As she let herself into the house the alarm cried to be silenced before it could raise its voice. Once that would have meant Laura wasn’t home from school, and Claire would have been anxious unless she knew why. She wouldn’t have believed the removal of that anxiety would have left such a wound in her, too deep to touch. She quelled the alarm and hugged the lumpy basket to her while she laboured to transport it over the expensive carpet of the suddenly muggy hall to the kitchen, where she set about loading the refrigerator. She left the freezer until last, because as soon as she opened it, all she could see was Laura’s birthday cake.
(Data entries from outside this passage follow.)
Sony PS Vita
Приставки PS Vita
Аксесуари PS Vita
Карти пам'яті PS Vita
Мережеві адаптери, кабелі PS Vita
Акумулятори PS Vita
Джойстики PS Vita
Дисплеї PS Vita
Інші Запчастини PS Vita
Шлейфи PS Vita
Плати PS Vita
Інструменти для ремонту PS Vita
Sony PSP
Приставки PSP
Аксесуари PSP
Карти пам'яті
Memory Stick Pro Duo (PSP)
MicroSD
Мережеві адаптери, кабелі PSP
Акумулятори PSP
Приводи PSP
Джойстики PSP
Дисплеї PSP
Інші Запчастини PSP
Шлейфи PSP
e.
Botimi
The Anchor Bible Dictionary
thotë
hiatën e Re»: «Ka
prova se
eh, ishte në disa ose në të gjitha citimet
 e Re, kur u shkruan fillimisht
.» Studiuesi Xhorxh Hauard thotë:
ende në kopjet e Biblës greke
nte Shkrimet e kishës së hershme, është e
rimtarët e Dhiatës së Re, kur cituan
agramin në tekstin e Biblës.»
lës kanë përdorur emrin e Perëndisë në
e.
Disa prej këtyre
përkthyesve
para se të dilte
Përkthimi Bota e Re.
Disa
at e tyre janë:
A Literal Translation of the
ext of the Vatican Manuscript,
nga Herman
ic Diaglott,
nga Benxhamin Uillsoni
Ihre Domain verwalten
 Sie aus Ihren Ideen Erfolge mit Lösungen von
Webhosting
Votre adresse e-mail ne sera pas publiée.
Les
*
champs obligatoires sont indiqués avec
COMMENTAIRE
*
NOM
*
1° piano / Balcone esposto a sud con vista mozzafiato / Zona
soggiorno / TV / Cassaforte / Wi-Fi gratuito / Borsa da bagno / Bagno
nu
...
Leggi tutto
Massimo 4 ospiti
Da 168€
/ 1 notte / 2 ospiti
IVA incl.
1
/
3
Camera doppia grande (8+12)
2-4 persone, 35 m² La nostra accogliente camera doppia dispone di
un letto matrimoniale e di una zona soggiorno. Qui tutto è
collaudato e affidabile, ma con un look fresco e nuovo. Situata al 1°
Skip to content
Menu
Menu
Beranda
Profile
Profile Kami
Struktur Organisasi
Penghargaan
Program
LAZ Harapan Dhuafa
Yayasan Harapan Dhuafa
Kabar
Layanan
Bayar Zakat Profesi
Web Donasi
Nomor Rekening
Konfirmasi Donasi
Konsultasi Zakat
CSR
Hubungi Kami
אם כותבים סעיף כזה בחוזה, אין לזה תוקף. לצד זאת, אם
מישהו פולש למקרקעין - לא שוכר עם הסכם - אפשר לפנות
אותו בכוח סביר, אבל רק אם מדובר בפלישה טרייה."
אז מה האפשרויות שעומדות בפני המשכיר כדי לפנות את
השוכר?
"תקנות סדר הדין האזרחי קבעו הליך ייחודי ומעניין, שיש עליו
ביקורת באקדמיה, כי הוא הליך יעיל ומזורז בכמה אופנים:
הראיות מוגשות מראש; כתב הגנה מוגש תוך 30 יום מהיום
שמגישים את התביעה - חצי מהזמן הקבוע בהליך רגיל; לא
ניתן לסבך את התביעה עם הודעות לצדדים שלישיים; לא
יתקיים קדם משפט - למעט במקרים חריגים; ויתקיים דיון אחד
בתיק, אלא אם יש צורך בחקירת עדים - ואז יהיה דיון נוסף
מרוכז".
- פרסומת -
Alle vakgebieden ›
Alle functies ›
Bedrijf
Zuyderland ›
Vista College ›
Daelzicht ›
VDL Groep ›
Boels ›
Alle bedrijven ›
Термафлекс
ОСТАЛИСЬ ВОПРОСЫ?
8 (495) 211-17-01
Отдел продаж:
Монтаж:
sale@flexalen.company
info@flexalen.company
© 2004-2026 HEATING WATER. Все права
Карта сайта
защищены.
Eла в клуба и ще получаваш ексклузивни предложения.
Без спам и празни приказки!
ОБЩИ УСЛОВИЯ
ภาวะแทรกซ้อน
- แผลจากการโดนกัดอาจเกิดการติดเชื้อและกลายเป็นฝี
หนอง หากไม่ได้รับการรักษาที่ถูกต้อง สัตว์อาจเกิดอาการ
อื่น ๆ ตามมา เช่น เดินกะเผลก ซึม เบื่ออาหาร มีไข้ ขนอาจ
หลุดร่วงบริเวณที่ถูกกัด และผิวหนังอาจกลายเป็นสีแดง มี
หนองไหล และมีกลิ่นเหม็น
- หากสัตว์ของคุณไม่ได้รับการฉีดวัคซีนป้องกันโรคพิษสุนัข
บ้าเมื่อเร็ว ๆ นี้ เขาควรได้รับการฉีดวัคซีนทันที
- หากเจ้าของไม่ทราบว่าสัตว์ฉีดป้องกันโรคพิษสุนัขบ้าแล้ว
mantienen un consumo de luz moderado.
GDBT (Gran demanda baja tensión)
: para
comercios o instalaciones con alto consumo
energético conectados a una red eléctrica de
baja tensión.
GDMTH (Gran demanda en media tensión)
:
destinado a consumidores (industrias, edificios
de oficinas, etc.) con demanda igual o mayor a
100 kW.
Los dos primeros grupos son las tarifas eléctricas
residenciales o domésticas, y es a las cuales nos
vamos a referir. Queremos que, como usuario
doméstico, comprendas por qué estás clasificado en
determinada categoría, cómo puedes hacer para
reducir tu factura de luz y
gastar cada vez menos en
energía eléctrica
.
She’d thought of serving it after the funeral, but she would have felt bound to scrape off the inscription. That still ended at the unfinished letter — the cross she had never made. She’d considered burying the cake in the back garden, but that would have been too final too soon; keeping it seemed to promise that in time she would be able to celebrate the fate of Laura’s destroyer. She reached into its icy nest and moved it gently to the back of the freezer so as to wall it in with packages. While Wilf rarely opened the freezer, she could do without having to explain to him.

He ought to be home soon. She might have made a start on the work she’d brought home from the office, except that she knew she would become aware of trying to distract herself from the emptiness of the house. She wandered through the front room, past the black chunks of silence that were the hi-fi and video-recorder and television, and the shelves of bound classics she’d hoped might encourage Laura to read more, and stood at the window. The street was deserted, but she felt compelled to watch — to remember. Remember what, for pity’s sake? She’d lost patience with herself, and was stepping back to prove she had some control, when she saw what she should have realised in the supermarket, and grew still as a cat which had seen a mouse.